STATED EXERCISE: Gather every line of the material that contains the string "Altus" and reproduce each one in full.

DATA:
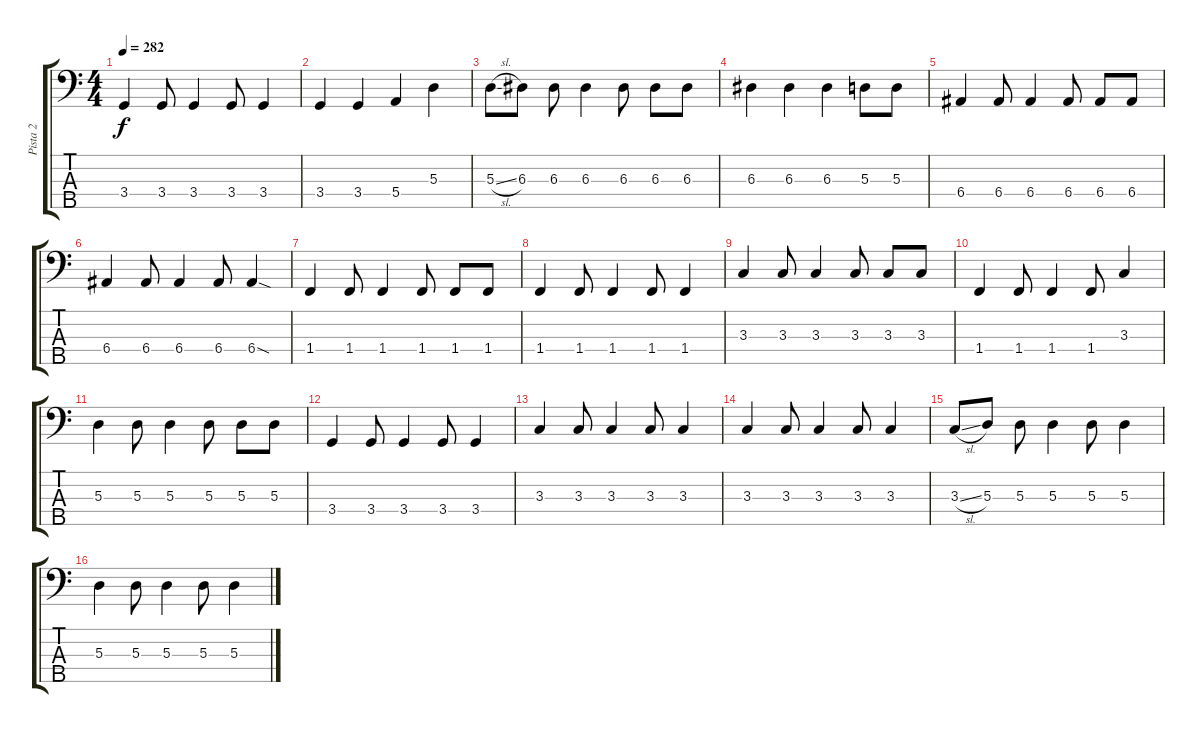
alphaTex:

\track ("Pista 2" "Pista 2") {instrument electricbassfinger}
\staff {score tabs}
\tuning (G2 D2 A1 E1 B0) {hide}
\ts (4 4)
\tempo 282
\clef f4
\ks c
3.4.4{dy f} 3.4.8 3.4.4 3.4.8 3.4.4 |
3.4.4 3.4.4 5.4.4 5.3.4 |
5.3{sl}.8 6.3.8 6.3.8 6.3.4 6.3.8 6.3.8 6.3.8 |
6.3.4 6.3.4 6.3.4 5.3.8 5.3.8 |
6.4.4 6.4.8 6.4.4 6.4.8 6.4.8 6.4.8 |
6.4.4 6.4.8 6.4.4 6.4.8 6.4{sod}.4 |
1.4.4 1.4.8 1.4.4 1.4.8 1.4.8 1.4.8 |
1.4.4 1.4.8 1.4.4 1.4.8 1.4.4 |
3.3.4 3.3.8 3.3.4 3.3.8 3.3.8 3.3.8 |
1.4.4 1.4.8 1.4.4 1.4.8 3.3.4 |
5.3.4 5.3.8 5.3.4 5.3.8 5.3.8 5.3.8 |
3.4.4 3.4.8 3.4.4 3.4.8 3.4.4 |
3.3.4 3.3.8 3.3.4 3.3.8 3.3.4 |
3.3.4 3.3.8 3.3.4 3.3.8 3.3.4 |
3.3{sl}.8 5.3.8 5.3.8 5.3.4 5.3.8 5.3.4 |
5.3.4 5.3.8 5.3.4 5.3.8 5.3.4
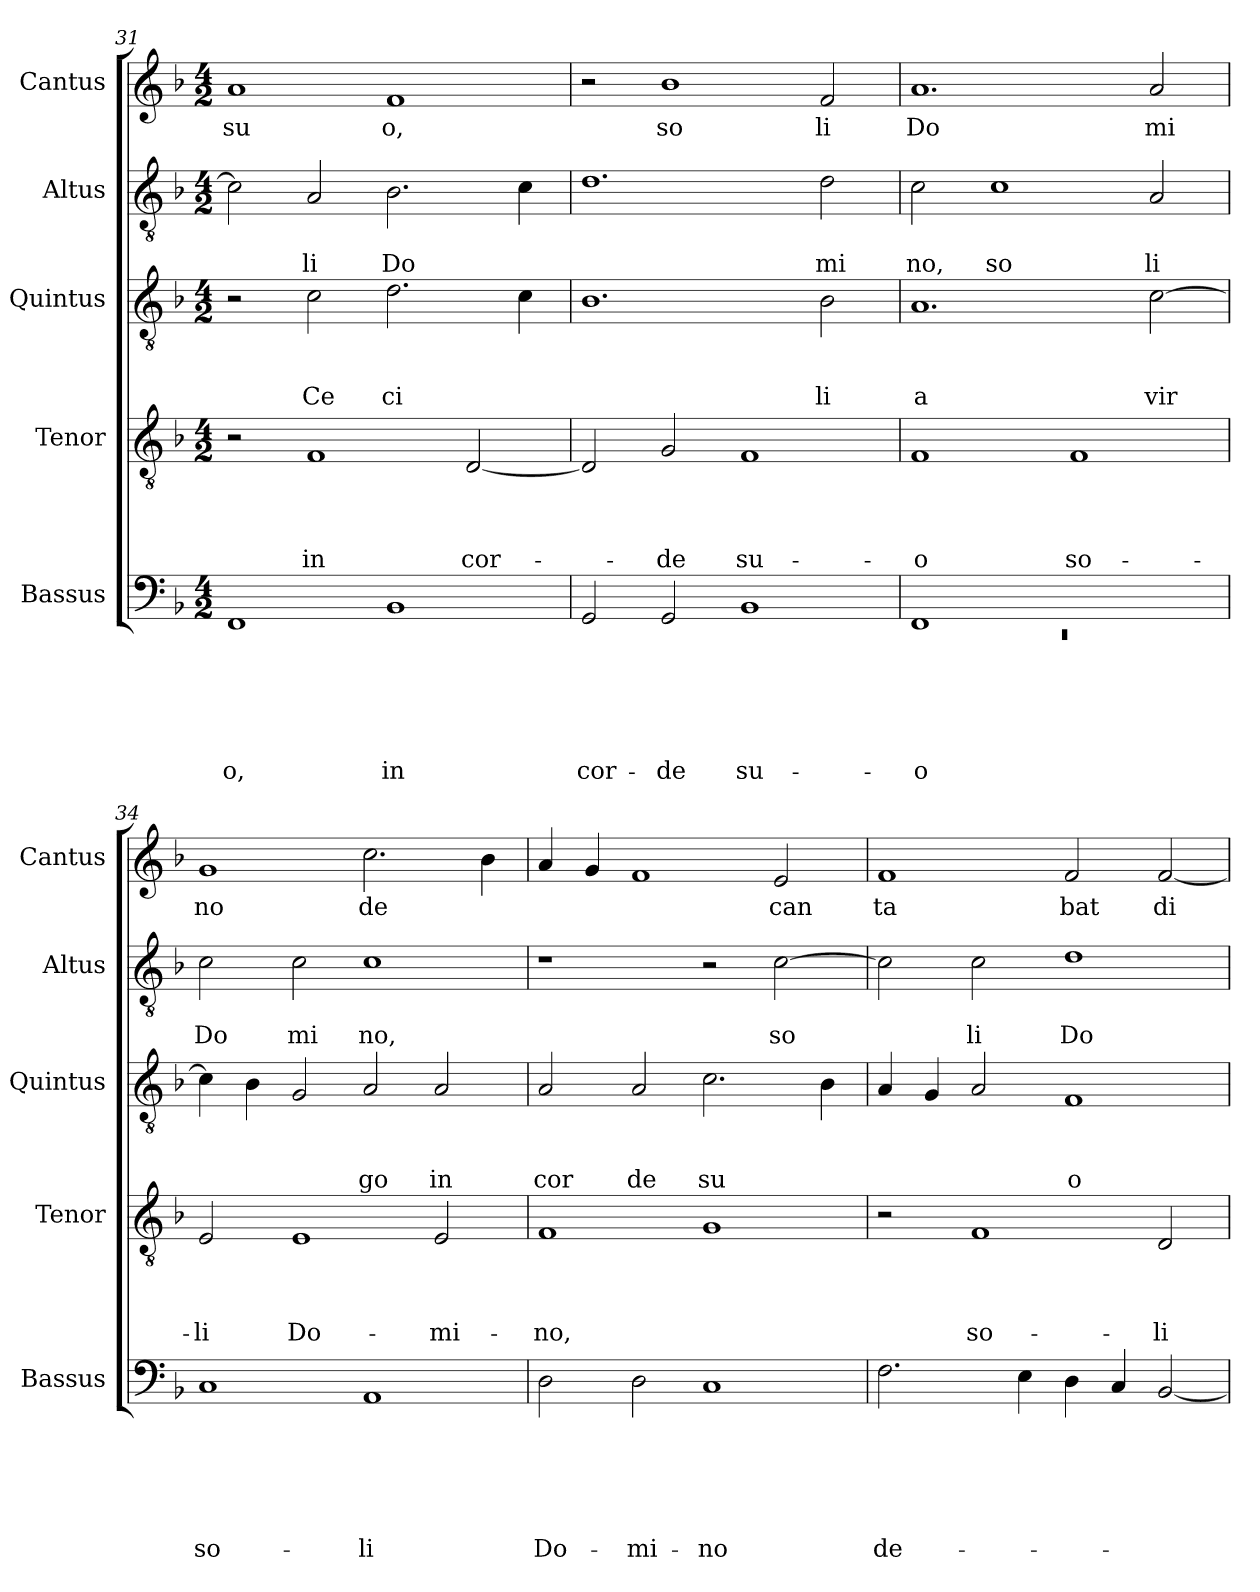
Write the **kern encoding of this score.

**kern	**text	**text	**text	**text	**text	**text	**kern	**text	**text	**text	**text	**kern	**text	**text	**text	**kern	**text	**text	**kern	**text
*part5	*part5	*part5	*part5	*part5	*part5	*part5	*part4	*part4	*part4	*part4	*part4	*part3	*part3	*part3	*part3	*part2	*part2	*part2	*part1	*part1
*staff5	*staff5	*staff5	*staff5	*staff5	*staff5	*staff5	*staff4	*staff4	*staff4	*staff4	*staff4	*staff3	*staff3	*staff3	*staff3	*staff2	*staff2	*staff2	*staff1	*staff1
*I"Bassus	*	*	*	*	*	*	*I"Tenor	*	*	*	*	*I"Quintus	*	*	*	*I"Altus	*	*	*I"Cantus	*
*I'Bassus	*	*	*	*	*	*	*I'Tenor	*	*	*	*	*I'Quintus	*	*	*	*I'Altus	*	*	*I'Cantus	*
*clefF4	*	*	*	*	*	*	*clefGv2	*	*	*	*	*clefGv2	*	*	*	*clefGv2	*	*	*clefG2	*
*k[b-]	*	*	*	*	*	*	*k[b-]	*	*	*	*	*k[b-]	*	*	*	*k[b-]	*	*	*k[b-]	*
*F:	*	*	*	*	*	*	*F:	*	*	*	*	*F:	*	*	*	*F:	*	*	*F:	*
*M4/2	*	*	*	*	*	*	*M4/2	*	*	*	*	*M4/2	*	*	*	*M4/2	*	*	*M4/2	*
=31	=31	=31	=31	=31	=31	=31	=31	=31	=31	=31	=31	=31	=31	=31	=31	=31	=31	=31	=31	=31
!	!	!	!	!	!	!LO:LY:b	!	!	!	!	!	!	!	!	!	!	!	!	!	!LO:LY:b
1FF	.	.	.	.	.	-o,	2r	.	.	.	.	2r	.	.	.	2c\]	.	.	1a	su
!	!	!	!	!	!	!	!	!	!	!	!LO:LY:b	!	!	!	!LO:LY:b	!	!	!LO:LY:b	!	!
.	.	.	.	.	.	.	1F	.	.	.	in	2c\	.	.	Ce	2A/	.	li	.	.
!	!	!	!	!	!	!LO:LY:b	!	!	!	!	!	!	!	!	!LO:LY:b	!	!	!LO:LY:b	!	!LO:LY:b
1BB-	.	.	.	.	.	in	.	.	.	.	.	2.d\	.	.	ci	2.B-\	.	Do	1f	o,
!	!	!	!	!	!	!	!	!	!	!	!LO:LY:b	!	!	!	!	!	!	!	!	!
.	.	.	.	.	.	.	[<2D/	.	.	.	cor-	.	.	.	.	.	.	.	.	.
.	.	.	.	.	.	.	.	.	.	.	.	4c\	.	.	.	4c\	.	.	.	.
=32	=32	=32	=32	=32	=32	=32	=32	=32	=32	=32	=32	=32	=32	=32	=32	=32	=32	=32	=32	=32
!	!	!	!	!	!	!LO:LY:b	!	!	!	!	!	!	!	!	!	!	!	!	!	!
2GG/	.	.	.	.	.	cor-	2D/]	.	.	.	.	1.B-	.	.	.	1.d	.	.	2r	.
!	!	!	!	!	!	!LO:LY:b	!	!	!	!	!LO:LY:b	!	!	!	!	!	!	!	!	!LO:LY:b
2GG/	.	.	.	.	.	-de	2G/	.	.	.	-de	.	.	.	.	.	.	.	1b-	so
!	!	!	!	!	!	!LO:LY:b	!	!	!	!	!LO:LY:b	!	!	!	!	!	!	!	!	!
1BB-	.	.	.	.	.	su-	1F	.	.	.	su-	.	.	.	.	.	.	.	.	.
!	!	!	!	!	!	!	!	!	!	!	!	!	!	!	!LO:LY:b	!	!	!LO:LY:b	!	!LO:LY:b
.	.	.	.	.	.	.	.	.	.	.	.	2B-\	.	.	li	2d\	.	mi	2f/	li
=33	=33	=33	=33	=33	=33	=33	=33	=33	=33	=33	=33	=33	=33	=33	=33	=33	=33	=33	=33	=33
*^	*	*	*	*	*	*	*	*	*	*	*	*	*	*	*	*	*	*	*	*
!	!LO:N:vis=1	!	!	!	!	!	!LO:LY:b	!	!	!	!	!LO:LY:b	!	!	!	!LO:LY:b	!	!	!LO:LY:b	!	!LO:LY:b
1FF	0rEE	.	.	.	.	.	-o	1F	.	.	.	-o	1.A	.	.	a	2c\	.	no,	1.a	Do
!	!	!	!	!	!	!	!	!	!	!	!	!	!	!	!	!	!	!	!LO:LY:b	!	!
.	.	.	.	.	.	.	.	.	.	.	.	.	.	.	.	.	1c	.	so	.	.
!	!	!	!	!	!	!	!	!	!	!	!	!LO:LY:b	!	!	!	!	!	!	!	!	!
1ryy	.	.	.	.	.	.	.	1F	.	.	.	so-	.	.	.	.	.	.	.	.	.
!	!	!	!	!	!	!	!	!	!	!	!	!	!	!	!	!LO:LY:b	!	!	!LO:LY:b	!	!LO:LY:b
.	.	.	.	.	.	.	.	.	.	.	.	.	[>2c\	.	.	vir	2A/	.	li	2a/	mi
*v	*v	*	*	*	*	*	*	*	*	*	*	*	*	*	*	*	*	*	*	*	*
=34	=34	=34	=34	=34	=34	=34	=34	=34	=34	=34	=34	=34	=34	=34	=34	=34	=34	=34	=34	=34
!	!	!	!	!	!	!LO:LY:b	!	!	!	!	!LO:LY:b	!	!	!	!	!	!	!LO:LY:b	!	!LO:LY:b
1C	.	.	.	.	.	so-	2E/	.	.	.	-li	4c\]	.	.	.	2c\	.	Do	1g	no
.	.	.	.	.	.	.	.	.	.	.	.	4B-\	.	.	.	.	.	.	.	.
!	!	!	!	!	!	!	!	!	!	!	!LO:LY:b	!	!	!	!	!	!	!LO:LY:b	!	!
.	.	.	.	.	.	.	1E	.	.	.	Do-	2G/	.	.	.	2c\	.	mi	.	.
!	!	!	!	!	!	!LO:LY:b	!	!	!	!	!	!	!	!	!LO:LY:b	!	!	!LO:LY:b	!	!LO:LY:b
1AA	.	.	.	.	.	-li	.	.	.	.	.	2A/	.	.	go	1c	.	no,	2.cc\	de
!	!	!	!	!	!	!	!	!	!	!	!LO:LY:b	!	!	!	!LO:LY:b	!	!	!	!	!
.	.	.	.	.	.	.	2E/	.	.	.	-mi-	2A/	.	.	in	.	.	.	.	.
.	.	.	.	.	.	.	.	.	.	.	.	.	.	.	.	.	.	.	4b-\	.
=35	=35	=35	=35	=35	=35	=35	=35	=35	=35	=35	=35	=35	=35	=35	=35	=35	=35	=35	=35	=35
!	!	!	!	!	!	!LO:LY:b	!	!	!	!	!LO:LY:b	!	!	!	!LO:LY:b	!	!	!	!	!
2D\	.	.	.	.	.	Do-	1F	.	.	.	-no,	2A/	.	.	cor	1r	.	.	4a/	.
.	.	.	.	.	.	.	.	.	.	.	.	.	.	.	.	.	.	.	4g/	.
!	!	!	!	!	!	!LO:LY:b	!	!	!	!	!	!	!	!	!LO:LY:b	!	!	!	!	!
2D\	.	.	.	.	.	-mi-	.	.	.	.	.	2A/	.	.	de	.	.	.	1f	.
!	!	!	!	!	!	!LO:LY:b	!	!	!	!	!	!	!	!	!LO:LY:b	!	!	!	!	!
1C	.	.	.	.	.	-no	1G	.	.	.	.	2.c\	.	.	su	2r	.	.	.	.
!	!	!	!	!	!	!	!	!	!	!	!	!	!	!	!	!	!	!LO:LY:b	!	!LO:LY:b
.	.	.	.	.	.	.	.	.	.	.	.	.	.	.	.	[>2c\	.	so	2e/	can
.	.	.	.	.	.	.	.	.	.	.	.	4B-\	.	.	.	.	.	.	.	.
=36	=36	=36	=36	=36	=36	=36	=36	=36	=36	=36	=36	=36	=36	=36	=36	=36	=36	=36	=36	=36
!	!	!	!	!	!	!LO:LY:b	!	!	!	!	!	!	!	!	!	!	!	!	!	!LO:LY:b
2.F\	.	.	.	.	.	de-	2r	.	.	.	.	4A/	.	.	.	2c\]	.	.	1f	ta
.	.	.	.	.	.	.	.	.	.	.	.	4G/	.	.	.	.	.	.	.	.
!	!	!	!	!	!	!	!	!	!	!	!LO:LY:b	!	!	!	!	!	!	!LO:LY:b	!	!
.	.	.	.	.	.	.	1F	.	.	.	so-	2A/	.	.	.	2c\	.	li	.	.
4E\	.	.	.	.	.	.	.	.	.	.	.	.	.	.	.	.	.	.	.	.
!	!	!	!	!	!	!	!	!	!	!	!	!	!	!	!LO:LY:b	!	!	!LO:LY:b	!	!LO:LY:b
4D\	.	.	.	.	.	.	.	.	.	.	.	1F	.	.	o	1d	.	Do	2f/	bat
4C/	.	.	.	.	.	.	.	.	.	.	.	.	.	.	.	.	.	.	.	.
!	!	!	!	!	!	!	!	!	!	!	!LO:LY:b	!	!	!	!	!	!	!	!	!LO:LY:b
[<2BB-/	.	.	.	.	.	.	2D/	.	.	.	-li	.	.	.	.	.	.	.	[<2f/	di
=	=	=	=	=	=	=	=	=	=	=	=	=	=	=	=	=	=	=	=	=
*-	*-	*-	*-	*-	*-	*-	*-	*-	*-	*-	*-	*-	*-	*-	*-	*-	*-	*-	*-	*-
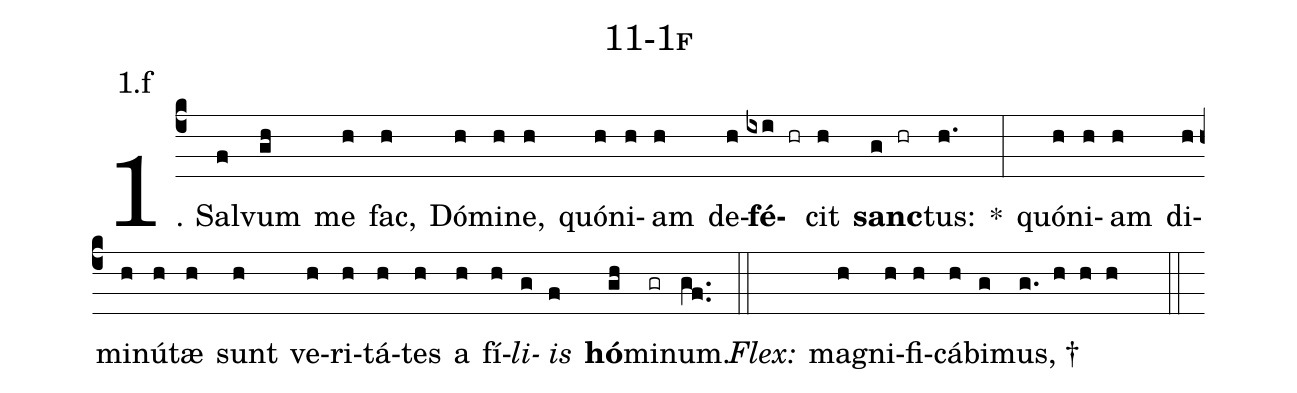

COMPLETED TASK:
*I"Bassus	*	*	*	*	*	*	*I"Tenor	*	*	*	*	*I"Quintus	*	*	*	*I"Altus	*	*	*I"Cantus	*
*I'Bassus	*	*	*	*	*	*	*I'Tenor	*	*	*	*	*I'Quintus	*	*	*	*I'Altus	*	*	*I'Cantus	*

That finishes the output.